Heroku is an interesting platform. Many folks, especially developers, often use their service to host a hobby project for free. The others, who are just starting a project, are also trying Heroku to host and run their MVP, for free. Here are the things you need to know before using Heroku to run your production app.

It’s not free for a production app

Heroku is not free if you want to run a production app. Instead, it gives you free 550 hours to run your app every month. You can get more 450 hours if you give them your credit card number for verification.

Be mindful that these free dyno hours applied for your whole Heroku account . Let’s take an example.

Suppose you have two running Heroku applications under your verified Heroku account, then each of this app will have 500 hours at maximum, per month, per app.

Not only that, the application that runs on the free dyno will sleep every 30 minutes if it doesn’t receive any request.

This means you need to set up a pinger service to ping your Heroku app every 30 minutes or less, to prevent it goes sleep.

It’s possible to run a hobby app without sleeping

But you need to have only one Heroku application on that verified account. One month equals 731 hours. This means you can run a hobby app for free every month, without letting it goes to sleep. 

Of course, you need to set up a pinger service to keep sending a  ping to your Heroku application, to keep it wake up.

It’s not a web hosting

People often think Heroku is similar to traditional shared web hosting. In fact, it’s not.

Never expect to store some files like images or videos on Heroku. This because when the dyno restarts, all of them will be gone.

You need to have another storage to store such files to use by your Heroku application.  It can be an AWS S3, Dropbox, or any other cloud storages.

It’s more expensive (for most cases)

Unless you run a Ruby on Rails app or NodeJS app, it would be better to go for VPS like Digital Ocean or AWS Lightsail or go with traditional shared web hosting if you don’t want to mess up with setting up a VPS.

Let’s compare the pricing.

Digital Ocean droplets start from $5/month.  Unlike Heroku, you can store files there. With DO, you don’t need to sign up for other cloud storage just to save the files for your app persistently.

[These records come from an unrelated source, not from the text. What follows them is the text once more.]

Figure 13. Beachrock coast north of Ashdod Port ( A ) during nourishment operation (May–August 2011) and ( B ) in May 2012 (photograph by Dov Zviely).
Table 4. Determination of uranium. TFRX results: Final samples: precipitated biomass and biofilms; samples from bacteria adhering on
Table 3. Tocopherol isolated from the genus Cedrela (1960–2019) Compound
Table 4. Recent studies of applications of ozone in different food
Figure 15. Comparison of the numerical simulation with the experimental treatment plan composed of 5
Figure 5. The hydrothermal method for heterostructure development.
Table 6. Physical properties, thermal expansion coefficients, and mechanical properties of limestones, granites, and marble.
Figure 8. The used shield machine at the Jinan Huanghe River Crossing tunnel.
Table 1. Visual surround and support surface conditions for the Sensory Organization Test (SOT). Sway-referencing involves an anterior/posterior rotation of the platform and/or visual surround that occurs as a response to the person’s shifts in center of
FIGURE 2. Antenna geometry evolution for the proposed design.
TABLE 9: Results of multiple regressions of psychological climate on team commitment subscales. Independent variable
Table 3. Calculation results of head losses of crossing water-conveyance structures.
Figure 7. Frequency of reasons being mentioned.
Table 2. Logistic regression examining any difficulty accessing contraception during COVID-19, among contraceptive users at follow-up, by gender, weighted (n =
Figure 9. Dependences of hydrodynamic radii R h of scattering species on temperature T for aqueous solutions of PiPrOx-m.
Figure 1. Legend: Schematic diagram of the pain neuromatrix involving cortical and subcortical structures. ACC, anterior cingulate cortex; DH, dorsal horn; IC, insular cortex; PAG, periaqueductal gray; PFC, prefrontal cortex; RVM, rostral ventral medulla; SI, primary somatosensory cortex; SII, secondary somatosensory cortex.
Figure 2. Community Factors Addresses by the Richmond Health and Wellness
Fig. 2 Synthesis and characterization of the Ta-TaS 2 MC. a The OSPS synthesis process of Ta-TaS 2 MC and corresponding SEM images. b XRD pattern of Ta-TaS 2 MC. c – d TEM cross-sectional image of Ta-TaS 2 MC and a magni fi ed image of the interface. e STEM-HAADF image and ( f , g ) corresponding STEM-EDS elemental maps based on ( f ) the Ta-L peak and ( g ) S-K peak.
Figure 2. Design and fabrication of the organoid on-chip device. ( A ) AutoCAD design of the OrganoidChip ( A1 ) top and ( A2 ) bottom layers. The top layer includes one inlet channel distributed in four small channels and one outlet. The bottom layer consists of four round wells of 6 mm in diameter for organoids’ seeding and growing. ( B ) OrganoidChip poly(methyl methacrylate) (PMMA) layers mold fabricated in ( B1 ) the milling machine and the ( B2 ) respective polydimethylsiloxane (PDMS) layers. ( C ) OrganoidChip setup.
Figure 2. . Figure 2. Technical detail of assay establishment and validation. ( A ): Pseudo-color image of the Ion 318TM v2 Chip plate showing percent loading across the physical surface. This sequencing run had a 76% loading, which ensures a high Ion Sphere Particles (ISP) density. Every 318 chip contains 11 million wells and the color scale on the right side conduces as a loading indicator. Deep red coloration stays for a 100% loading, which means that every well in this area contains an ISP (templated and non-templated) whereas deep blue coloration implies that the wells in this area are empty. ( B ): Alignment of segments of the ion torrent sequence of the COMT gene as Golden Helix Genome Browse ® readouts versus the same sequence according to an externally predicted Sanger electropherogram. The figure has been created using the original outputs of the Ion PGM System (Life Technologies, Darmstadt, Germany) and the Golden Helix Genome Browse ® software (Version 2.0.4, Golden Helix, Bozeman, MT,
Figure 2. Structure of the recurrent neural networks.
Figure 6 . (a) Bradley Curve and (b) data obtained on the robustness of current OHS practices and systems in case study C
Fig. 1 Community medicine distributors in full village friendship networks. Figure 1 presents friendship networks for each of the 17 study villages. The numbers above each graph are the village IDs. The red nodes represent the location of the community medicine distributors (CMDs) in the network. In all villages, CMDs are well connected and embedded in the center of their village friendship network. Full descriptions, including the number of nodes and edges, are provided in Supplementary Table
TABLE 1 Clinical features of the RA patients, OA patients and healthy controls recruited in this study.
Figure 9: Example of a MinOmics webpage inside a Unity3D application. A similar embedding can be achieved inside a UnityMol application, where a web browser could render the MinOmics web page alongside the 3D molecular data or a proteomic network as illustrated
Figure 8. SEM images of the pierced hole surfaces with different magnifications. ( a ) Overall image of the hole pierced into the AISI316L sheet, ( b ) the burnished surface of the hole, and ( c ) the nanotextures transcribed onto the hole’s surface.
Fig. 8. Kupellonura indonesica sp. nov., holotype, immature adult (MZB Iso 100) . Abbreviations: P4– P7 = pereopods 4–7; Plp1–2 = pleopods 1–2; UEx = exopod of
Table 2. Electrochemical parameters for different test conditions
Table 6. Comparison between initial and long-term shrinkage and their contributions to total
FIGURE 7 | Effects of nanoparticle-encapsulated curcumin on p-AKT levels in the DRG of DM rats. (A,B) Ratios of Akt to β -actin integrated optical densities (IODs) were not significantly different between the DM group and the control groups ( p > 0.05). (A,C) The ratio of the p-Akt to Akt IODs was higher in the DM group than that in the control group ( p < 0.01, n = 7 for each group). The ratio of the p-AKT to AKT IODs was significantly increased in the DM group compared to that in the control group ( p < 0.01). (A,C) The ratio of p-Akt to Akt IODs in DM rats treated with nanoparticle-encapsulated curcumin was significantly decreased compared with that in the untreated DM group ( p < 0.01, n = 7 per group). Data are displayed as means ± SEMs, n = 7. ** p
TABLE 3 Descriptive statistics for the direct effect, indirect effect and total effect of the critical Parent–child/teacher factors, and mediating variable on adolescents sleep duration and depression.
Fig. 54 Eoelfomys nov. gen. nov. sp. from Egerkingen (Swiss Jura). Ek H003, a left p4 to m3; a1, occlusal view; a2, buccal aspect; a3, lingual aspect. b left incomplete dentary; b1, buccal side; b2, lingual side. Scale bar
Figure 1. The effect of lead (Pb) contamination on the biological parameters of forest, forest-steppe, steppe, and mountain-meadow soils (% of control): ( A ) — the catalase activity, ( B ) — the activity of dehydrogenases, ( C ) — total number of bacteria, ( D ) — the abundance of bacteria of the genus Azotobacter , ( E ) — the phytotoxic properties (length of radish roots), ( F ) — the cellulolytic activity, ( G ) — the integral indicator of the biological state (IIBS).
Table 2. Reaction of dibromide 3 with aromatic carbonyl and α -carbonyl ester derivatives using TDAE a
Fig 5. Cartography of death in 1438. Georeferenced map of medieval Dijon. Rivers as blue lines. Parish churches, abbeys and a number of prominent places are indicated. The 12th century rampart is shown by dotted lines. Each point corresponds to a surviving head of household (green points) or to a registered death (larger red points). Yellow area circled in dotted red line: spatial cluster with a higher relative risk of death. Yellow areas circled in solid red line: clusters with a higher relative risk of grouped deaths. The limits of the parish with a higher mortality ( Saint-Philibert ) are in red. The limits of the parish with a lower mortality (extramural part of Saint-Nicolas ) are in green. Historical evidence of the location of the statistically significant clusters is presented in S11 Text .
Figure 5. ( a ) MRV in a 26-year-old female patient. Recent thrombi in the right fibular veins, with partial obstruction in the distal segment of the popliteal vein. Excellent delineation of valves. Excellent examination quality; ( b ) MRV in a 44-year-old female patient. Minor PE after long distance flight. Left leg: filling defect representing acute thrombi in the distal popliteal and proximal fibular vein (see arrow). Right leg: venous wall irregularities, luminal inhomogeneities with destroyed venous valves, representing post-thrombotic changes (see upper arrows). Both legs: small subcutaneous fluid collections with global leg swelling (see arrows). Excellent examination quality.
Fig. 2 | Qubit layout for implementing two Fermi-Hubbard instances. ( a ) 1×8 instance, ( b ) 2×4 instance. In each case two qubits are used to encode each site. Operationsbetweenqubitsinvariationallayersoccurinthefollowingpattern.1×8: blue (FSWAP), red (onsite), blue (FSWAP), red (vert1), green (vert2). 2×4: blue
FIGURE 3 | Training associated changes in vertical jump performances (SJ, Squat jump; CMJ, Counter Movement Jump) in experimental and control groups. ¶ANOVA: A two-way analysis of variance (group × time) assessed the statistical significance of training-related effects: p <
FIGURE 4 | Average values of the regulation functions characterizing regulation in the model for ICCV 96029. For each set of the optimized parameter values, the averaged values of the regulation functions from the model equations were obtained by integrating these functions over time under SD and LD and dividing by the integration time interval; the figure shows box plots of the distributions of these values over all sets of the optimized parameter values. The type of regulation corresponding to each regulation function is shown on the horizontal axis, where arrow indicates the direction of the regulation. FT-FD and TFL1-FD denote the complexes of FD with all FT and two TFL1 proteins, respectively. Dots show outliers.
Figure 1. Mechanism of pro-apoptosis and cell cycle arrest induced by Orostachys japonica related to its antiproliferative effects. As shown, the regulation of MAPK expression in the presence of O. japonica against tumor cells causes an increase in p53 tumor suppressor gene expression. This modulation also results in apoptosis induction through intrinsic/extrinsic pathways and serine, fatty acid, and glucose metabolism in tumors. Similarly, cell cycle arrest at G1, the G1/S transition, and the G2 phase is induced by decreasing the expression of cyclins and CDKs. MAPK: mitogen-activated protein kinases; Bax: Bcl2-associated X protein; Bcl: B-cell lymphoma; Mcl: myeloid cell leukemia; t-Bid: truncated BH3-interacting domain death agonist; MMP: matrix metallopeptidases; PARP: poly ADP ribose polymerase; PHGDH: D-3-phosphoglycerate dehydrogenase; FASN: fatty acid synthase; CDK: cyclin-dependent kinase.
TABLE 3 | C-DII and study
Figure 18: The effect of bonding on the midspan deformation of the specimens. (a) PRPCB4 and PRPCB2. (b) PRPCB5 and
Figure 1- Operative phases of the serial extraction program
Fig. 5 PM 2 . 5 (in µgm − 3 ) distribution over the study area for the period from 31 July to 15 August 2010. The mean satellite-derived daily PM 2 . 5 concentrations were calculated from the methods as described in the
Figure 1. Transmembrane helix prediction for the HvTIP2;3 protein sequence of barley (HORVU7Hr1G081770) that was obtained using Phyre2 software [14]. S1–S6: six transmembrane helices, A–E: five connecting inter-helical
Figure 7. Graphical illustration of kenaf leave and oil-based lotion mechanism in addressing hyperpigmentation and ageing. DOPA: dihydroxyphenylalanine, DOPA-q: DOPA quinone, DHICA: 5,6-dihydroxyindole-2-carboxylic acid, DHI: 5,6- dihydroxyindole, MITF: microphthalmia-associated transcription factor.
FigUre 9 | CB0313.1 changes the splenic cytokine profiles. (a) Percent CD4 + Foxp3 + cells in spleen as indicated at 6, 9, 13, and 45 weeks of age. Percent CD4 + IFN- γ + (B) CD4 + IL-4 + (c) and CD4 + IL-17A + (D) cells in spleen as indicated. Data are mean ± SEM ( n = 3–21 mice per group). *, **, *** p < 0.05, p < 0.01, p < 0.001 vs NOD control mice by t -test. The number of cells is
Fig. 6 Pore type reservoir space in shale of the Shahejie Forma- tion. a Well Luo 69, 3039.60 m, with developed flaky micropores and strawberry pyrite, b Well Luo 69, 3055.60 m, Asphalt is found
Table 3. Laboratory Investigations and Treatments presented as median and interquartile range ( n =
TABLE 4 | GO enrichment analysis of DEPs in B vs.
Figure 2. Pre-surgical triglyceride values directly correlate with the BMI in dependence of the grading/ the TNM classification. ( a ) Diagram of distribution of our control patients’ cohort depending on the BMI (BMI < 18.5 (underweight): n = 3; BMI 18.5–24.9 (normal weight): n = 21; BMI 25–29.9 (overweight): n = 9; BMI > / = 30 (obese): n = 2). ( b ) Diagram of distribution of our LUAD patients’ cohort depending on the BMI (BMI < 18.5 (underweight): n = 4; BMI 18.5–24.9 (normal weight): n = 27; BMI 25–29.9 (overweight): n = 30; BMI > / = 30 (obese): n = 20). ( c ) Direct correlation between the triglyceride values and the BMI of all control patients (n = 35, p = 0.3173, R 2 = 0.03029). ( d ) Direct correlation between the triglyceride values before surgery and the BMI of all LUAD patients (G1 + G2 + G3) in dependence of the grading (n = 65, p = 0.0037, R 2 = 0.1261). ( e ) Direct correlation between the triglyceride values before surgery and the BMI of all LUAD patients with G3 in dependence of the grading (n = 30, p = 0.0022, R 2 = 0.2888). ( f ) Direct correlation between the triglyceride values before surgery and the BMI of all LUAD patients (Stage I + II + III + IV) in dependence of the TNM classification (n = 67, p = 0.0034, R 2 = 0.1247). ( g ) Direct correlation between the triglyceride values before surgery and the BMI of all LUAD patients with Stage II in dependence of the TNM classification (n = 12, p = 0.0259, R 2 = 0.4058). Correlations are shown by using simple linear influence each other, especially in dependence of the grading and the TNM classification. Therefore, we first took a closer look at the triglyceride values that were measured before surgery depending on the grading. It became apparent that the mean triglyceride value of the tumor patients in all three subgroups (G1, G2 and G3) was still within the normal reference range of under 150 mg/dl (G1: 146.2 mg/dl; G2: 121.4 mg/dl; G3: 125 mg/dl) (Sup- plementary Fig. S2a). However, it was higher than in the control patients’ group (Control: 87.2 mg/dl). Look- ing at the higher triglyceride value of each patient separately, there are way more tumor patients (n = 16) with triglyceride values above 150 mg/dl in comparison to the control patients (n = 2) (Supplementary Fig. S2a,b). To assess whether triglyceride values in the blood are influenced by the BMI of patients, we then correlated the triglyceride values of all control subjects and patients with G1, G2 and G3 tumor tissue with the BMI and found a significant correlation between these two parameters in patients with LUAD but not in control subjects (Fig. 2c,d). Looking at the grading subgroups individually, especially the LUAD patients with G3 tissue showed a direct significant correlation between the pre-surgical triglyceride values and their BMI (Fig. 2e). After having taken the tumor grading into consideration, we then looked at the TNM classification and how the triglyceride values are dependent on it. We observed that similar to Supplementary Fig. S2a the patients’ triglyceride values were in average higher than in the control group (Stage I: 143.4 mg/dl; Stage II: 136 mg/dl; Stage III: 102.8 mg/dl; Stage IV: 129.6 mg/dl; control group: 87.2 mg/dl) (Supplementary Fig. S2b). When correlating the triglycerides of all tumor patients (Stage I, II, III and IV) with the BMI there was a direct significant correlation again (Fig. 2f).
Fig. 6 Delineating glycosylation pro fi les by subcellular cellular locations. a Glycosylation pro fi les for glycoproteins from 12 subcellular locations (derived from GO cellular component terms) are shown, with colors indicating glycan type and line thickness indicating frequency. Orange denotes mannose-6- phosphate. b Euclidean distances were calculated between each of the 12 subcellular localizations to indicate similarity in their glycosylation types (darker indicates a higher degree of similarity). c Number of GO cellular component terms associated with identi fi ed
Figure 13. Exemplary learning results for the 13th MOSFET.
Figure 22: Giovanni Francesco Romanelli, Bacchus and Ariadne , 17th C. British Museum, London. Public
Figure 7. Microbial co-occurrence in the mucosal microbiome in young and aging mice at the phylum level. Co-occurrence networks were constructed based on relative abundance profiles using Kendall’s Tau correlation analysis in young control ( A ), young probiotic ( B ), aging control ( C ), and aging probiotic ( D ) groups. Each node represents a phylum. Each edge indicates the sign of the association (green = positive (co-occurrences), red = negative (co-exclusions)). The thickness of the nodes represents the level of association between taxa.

AWS Lightsail starts from $3.5/month. Don’t forget that a new AWS account is eligible for free tier for the first year.

While Heroku paid tier starts from $7/month. Again, you still need to sign up for another cloud service to store the files.

That is if you just want to run a typical WordPress blog, it’s better to go with shared web hosting which will cost you less than $7/month. As an example, my hosting on VeeroTech starts from $3.95/month.

You may be tempted to run WordPress on Heroku. It’s not feasible. I had tried it myself. Seriously, it’s not worth your time.

Advantages

Heroku does have many advantages. But for me, the most important one is it frees the developer from the hassles to set up a VPS.

Setting up a DO droplet or AWS EC2 instance can take a full day before it’s ready to run a Rails application.

On the opposite, running Rails app on Heroku is just a matter of minutes or seconds. Fire up the  git push command, wait several seconds or minutes to be done, then you can access it on the internet.

Conclusion

As always, there is no one service that fits all the needs. The same goes for Heroku.

It is a platform as a service. It lets you deploy and run a Ruby on Rails or NodeJS or any app that had supported stack easily.

In most cases, deploying to Heroku is just a matter of running the git push command.